Ya toplumsal devrim bu yağma savaşlarını önler ya da bu yağma savaşları bir toplumsal devrime yol açar.

İşçi sınıfının, emekçilerin, ezilen halkların safı, bizim safımız işte bu toplumsal devrimdir. Tıpkı diğer kapitalist ülkelerin proletaryasının, emekçi sınıflarının, ezilen halklarının olması gerektiği gibi.

Türkiye, böyle bir toplumsal devrime en yakın ülkelerin başında geliyor. Yunanistan da öyle. Dinci faşist iktidarın ilk Dışişleri Bakanı, Türkiye’nin durumunu, Osmanlı’nın dağılmaya başladığı 1912-13’teki I. Balkan Savaşı sırasındaki duruma benzetiyor. Yani dağılma, toprak kaybı, çözülme süreci.

Eski Dışişleri Bakanının burjuva egemenliğin içinde bulunduğu koşulları iyi bildiğinden şüphe etmemiz için bir neden yok. “İçerden” birinin bu tespiti Türkiye’nin bir toplumsal devrime ne kadar yakın olduğunu göstermesi bakımından önemlidir.

Günümüz koşulları sadece temel çizgiler anlamında 1912-13’ün koşullarına benzetilebilir.
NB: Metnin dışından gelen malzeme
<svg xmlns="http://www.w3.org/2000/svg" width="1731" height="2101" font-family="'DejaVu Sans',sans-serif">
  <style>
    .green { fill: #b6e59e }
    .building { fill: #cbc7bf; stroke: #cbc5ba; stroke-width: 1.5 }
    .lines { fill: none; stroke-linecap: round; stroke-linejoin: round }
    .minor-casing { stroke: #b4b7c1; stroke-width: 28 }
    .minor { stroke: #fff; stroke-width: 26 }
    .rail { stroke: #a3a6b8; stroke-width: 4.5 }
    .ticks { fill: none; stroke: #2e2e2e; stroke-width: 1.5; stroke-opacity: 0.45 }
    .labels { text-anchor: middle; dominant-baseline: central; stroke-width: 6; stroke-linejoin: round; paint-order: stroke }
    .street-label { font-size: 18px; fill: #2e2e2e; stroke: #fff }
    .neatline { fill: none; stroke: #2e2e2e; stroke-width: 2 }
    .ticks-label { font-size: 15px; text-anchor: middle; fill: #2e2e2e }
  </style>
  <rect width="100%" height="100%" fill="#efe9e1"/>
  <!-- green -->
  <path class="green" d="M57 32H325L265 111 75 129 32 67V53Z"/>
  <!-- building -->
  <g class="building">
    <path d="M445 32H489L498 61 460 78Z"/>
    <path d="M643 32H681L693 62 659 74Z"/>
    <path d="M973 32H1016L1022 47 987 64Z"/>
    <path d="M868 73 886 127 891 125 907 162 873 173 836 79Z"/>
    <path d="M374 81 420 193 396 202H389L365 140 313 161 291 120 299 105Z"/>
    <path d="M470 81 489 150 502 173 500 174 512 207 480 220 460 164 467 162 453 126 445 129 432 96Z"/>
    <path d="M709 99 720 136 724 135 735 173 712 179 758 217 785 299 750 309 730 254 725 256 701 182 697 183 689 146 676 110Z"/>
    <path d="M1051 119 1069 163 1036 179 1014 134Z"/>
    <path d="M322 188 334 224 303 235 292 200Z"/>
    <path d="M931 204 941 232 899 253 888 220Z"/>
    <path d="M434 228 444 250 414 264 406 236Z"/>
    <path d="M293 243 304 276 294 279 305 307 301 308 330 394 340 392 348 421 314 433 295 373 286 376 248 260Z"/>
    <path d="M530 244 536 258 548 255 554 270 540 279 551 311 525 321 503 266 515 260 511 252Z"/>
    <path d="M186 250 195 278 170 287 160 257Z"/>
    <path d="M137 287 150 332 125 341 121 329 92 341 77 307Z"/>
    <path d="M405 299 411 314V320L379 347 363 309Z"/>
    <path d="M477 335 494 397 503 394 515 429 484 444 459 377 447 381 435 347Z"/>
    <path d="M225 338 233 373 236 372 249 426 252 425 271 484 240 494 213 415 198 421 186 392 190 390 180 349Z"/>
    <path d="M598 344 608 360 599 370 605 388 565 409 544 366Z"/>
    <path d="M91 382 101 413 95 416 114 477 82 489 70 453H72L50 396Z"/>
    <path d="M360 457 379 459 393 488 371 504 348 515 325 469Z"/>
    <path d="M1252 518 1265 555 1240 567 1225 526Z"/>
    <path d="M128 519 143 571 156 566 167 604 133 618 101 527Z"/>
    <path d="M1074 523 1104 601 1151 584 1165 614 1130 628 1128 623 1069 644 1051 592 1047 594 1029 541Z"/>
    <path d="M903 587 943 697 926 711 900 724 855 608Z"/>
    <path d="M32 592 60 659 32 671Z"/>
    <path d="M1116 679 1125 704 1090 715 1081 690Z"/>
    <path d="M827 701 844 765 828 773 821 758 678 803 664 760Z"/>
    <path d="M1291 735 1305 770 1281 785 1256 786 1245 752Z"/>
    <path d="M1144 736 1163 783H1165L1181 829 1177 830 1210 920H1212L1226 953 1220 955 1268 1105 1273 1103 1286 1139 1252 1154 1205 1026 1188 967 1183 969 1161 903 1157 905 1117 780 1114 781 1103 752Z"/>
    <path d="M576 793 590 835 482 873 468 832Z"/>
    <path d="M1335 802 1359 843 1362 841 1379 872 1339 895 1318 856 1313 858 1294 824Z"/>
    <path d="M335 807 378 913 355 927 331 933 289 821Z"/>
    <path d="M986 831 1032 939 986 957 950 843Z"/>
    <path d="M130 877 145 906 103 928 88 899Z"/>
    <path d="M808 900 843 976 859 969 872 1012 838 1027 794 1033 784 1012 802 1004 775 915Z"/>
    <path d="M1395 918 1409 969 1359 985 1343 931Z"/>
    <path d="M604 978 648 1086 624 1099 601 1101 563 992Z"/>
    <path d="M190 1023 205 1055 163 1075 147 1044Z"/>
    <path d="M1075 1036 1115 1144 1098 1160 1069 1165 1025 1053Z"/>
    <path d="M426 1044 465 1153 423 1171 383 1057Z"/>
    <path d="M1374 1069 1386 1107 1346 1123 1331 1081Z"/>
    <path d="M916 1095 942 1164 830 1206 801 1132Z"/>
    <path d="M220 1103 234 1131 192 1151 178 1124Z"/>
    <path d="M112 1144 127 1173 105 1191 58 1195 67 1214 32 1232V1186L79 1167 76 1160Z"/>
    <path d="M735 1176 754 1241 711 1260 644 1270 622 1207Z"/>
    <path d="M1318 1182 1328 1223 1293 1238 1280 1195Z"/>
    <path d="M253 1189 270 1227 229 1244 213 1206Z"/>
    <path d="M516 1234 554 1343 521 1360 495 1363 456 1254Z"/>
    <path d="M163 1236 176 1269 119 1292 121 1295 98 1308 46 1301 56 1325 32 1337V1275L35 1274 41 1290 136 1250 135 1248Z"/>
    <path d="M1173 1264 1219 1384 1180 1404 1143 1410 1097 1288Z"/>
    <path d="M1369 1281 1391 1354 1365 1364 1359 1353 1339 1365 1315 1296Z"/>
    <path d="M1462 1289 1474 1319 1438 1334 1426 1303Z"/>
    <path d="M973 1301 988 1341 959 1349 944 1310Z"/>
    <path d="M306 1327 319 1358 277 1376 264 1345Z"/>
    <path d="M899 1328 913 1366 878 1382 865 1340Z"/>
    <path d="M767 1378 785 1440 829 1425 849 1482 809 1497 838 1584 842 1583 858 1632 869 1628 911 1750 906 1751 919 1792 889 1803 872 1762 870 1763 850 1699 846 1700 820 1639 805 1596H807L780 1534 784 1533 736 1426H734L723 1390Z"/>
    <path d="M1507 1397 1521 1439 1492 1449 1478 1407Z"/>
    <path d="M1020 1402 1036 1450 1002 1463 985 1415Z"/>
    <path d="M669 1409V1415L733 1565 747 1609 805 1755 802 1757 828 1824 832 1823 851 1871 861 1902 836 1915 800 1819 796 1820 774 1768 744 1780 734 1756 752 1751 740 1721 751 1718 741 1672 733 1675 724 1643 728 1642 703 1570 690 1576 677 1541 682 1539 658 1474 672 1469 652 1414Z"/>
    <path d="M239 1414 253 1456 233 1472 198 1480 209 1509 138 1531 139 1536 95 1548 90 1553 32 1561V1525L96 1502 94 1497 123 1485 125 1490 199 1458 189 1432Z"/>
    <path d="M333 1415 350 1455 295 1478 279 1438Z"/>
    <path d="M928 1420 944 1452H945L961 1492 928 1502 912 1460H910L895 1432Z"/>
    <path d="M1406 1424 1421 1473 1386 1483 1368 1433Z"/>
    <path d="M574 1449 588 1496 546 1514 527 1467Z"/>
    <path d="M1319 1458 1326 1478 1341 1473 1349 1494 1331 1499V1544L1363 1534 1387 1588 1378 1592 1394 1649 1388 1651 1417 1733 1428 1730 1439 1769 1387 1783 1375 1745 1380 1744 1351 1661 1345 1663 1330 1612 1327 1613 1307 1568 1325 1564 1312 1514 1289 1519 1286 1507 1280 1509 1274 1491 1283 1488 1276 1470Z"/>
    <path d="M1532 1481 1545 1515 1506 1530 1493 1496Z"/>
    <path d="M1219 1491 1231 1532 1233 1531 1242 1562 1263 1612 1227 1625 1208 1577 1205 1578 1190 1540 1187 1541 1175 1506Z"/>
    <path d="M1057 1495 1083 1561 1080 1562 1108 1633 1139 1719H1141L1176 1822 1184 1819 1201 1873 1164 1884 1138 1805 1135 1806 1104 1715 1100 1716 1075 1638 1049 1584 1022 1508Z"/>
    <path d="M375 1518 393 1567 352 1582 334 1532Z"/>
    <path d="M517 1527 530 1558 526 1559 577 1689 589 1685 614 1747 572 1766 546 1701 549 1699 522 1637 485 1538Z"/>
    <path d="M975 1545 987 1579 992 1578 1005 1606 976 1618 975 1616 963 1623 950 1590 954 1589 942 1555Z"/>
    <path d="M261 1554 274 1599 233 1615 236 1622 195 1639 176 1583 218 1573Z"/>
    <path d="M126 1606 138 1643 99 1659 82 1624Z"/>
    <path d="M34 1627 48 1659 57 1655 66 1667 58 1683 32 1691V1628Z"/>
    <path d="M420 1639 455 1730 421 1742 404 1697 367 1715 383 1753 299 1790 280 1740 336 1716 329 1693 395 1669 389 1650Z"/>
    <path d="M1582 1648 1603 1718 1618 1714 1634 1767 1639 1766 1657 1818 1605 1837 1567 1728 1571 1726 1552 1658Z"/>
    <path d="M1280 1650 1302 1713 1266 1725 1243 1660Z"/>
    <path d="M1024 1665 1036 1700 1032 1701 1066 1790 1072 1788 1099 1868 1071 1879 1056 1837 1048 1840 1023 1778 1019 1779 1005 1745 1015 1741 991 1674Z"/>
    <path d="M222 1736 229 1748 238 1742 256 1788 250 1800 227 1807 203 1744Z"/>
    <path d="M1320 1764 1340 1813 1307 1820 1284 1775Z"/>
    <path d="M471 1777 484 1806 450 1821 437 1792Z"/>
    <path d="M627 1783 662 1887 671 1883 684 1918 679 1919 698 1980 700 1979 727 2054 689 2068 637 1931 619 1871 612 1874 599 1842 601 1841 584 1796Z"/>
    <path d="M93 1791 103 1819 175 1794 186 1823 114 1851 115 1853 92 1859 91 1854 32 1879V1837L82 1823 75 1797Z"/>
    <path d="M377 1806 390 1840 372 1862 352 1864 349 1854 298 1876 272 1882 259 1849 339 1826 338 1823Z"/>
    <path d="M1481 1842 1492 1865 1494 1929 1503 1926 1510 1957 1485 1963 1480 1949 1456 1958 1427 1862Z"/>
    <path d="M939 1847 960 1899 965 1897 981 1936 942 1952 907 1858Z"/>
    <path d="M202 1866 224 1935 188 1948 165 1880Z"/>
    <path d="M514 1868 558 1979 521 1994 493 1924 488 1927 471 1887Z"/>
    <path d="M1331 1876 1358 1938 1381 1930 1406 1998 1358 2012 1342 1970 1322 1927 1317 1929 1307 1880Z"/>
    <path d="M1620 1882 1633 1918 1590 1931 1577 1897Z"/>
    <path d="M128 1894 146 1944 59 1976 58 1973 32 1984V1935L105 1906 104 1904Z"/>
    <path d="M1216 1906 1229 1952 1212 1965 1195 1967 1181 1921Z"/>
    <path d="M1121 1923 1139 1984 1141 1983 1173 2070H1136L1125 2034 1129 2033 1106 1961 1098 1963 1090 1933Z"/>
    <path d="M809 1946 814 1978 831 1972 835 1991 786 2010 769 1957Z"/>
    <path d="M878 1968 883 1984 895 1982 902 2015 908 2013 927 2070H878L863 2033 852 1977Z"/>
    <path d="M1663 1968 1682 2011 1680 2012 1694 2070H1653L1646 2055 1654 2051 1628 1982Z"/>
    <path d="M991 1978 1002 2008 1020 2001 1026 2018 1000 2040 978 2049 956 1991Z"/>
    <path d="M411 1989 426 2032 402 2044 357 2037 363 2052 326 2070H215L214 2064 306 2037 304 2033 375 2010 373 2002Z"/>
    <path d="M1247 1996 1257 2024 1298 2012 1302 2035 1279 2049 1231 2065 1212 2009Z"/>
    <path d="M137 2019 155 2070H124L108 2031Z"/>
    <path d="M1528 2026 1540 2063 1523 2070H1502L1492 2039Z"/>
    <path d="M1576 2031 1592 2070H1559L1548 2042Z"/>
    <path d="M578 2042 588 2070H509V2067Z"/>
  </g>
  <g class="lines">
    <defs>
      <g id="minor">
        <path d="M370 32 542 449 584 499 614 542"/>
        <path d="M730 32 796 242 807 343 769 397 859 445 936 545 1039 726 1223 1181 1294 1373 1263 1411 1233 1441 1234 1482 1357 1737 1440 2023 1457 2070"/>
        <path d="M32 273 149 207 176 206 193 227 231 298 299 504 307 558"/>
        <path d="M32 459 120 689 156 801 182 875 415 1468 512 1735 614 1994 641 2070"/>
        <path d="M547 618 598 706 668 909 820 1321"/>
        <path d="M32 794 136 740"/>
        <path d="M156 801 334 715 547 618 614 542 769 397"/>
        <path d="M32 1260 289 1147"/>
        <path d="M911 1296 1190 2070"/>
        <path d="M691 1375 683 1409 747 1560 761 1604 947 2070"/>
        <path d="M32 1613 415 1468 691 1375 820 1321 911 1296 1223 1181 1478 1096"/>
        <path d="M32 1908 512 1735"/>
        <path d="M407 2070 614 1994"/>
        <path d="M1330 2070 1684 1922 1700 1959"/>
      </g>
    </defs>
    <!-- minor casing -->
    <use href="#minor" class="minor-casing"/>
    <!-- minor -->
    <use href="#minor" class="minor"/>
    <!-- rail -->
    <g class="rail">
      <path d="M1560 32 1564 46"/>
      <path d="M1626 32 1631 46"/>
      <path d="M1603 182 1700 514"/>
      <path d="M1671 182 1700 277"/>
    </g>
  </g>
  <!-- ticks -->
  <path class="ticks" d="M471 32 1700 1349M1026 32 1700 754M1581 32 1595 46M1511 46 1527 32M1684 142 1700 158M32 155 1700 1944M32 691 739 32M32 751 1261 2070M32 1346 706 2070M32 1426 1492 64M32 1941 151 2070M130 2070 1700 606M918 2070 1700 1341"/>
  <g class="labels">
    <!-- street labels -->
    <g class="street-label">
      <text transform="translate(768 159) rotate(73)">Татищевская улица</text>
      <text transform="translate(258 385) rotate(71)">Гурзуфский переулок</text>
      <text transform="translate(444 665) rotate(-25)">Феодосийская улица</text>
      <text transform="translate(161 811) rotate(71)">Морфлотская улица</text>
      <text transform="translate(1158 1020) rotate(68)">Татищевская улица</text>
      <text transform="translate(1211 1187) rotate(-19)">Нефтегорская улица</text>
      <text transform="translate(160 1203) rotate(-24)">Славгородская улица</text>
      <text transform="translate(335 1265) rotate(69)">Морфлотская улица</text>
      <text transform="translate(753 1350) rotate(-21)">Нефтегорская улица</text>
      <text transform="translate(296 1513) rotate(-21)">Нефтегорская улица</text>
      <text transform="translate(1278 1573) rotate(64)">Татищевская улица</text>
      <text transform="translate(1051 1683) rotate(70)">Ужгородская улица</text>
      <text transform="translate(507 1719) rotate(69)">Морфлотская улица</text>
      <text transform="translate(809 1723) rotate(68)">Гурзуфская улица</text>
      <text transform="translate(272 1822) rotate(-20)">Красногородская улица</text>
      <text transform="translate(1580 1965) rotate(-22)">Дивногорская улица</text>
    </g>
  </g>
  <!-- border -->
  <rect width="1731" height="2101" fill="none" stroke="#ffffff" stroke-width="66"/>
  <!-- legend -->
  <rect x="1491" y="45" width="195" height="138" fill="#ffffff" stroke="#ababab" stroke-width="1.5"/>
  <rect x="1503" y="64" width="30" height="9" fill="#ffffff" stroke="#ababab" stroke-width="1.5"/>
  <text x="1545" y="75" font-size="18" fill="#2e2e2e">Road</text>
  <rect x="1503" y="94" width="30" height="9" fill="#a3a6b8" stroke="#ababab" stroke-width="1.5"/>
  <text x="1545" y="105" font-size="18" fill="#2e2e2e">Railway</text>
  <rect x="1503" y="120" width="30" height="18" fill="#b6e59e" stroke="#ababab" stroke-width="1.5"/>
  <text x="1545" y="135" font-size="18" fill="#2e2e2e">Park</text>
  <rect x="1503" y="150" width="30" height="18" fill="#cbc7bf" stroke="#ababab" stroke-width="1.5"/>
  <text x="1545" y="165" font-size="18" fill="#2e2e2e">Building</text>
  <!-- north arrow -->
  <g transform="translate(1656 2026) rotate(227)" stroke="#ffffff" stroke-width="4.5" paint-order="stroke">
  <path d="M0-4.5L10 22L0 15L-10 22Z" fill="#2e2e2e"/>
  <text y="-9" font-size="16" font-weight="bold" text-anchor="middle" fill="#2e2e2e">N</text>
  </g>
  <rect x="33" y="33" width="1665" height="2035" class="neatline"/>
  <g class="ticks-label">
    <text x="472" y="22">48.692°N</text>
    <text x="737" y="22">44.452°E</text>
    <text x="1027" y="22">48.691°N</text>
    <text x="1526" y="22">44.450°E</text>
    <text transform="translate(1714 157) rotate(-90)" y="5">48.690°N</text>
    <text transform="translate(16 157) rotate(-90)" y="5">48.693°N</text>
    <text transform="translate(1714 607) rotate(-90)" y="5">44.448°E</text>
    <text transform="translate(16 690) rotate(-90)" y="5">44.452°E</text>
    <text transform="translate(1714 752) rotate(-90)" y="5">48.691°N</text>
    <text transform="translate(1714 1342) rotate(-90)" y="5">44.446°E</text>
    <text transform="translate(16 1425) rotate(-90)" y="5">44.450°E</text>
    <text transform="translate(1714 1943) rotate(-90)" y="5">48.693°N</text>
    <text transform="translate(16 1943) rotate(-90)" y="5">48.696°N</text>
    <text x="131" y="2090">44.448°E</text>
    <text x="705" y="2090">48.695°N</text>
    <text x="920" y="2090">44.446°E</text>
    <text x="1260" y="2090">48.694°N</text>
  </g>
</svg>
Yoksa “tarih tekerrür ediyor” değil. Dün Osmanlı’nın yıkıntıları arasından bir burjuva egemenlik doğmuştu. Çünkü proletarya henüz gelişmiş ve iktidarı ele geçirebilecek bir sınıf durumunda değildi.

Türkiye ve Kürdistan proletaryası bugün onlarca yıllık mücadele birikimine, sınıf bilinçli devrimci öncülere ve sosyalizm bilincine sahip gelişmiş, toplumun tüm ezilen, sömürülen sınıflarına önderlik edecek olgunluğa sahip bir sınıf durumundadır.

Sınıf bilinçli işçiler ve devrimci güçler, soruna bu açıdan yaklaşmalıdır. Sınıf işbirlikçileri, “anti-emperyalizm” bahanesiyle şovenizme boyun eğmeye ve bu devrimci görevden yan çizmeye, “kendi” burjuva sınıflarının yanında yer almaya hazırlanıyorlar.

Hiçbir neden ve bahane proletaryayı savaşın doğuracağı koşullardan burjuva egemenliği devrimek için yararlanmaktan alıkoymamalıdır; burjuva egemenliği bir devrimle yıkarak iktidarı ele geçirme devrimci hedefinden saptırmamalıdır.

Tarihi koşullardan geçiyoruz. Sınıf bilinçli devrimci işçiler işçi sınıfını bu koşullara hazırlamalılar.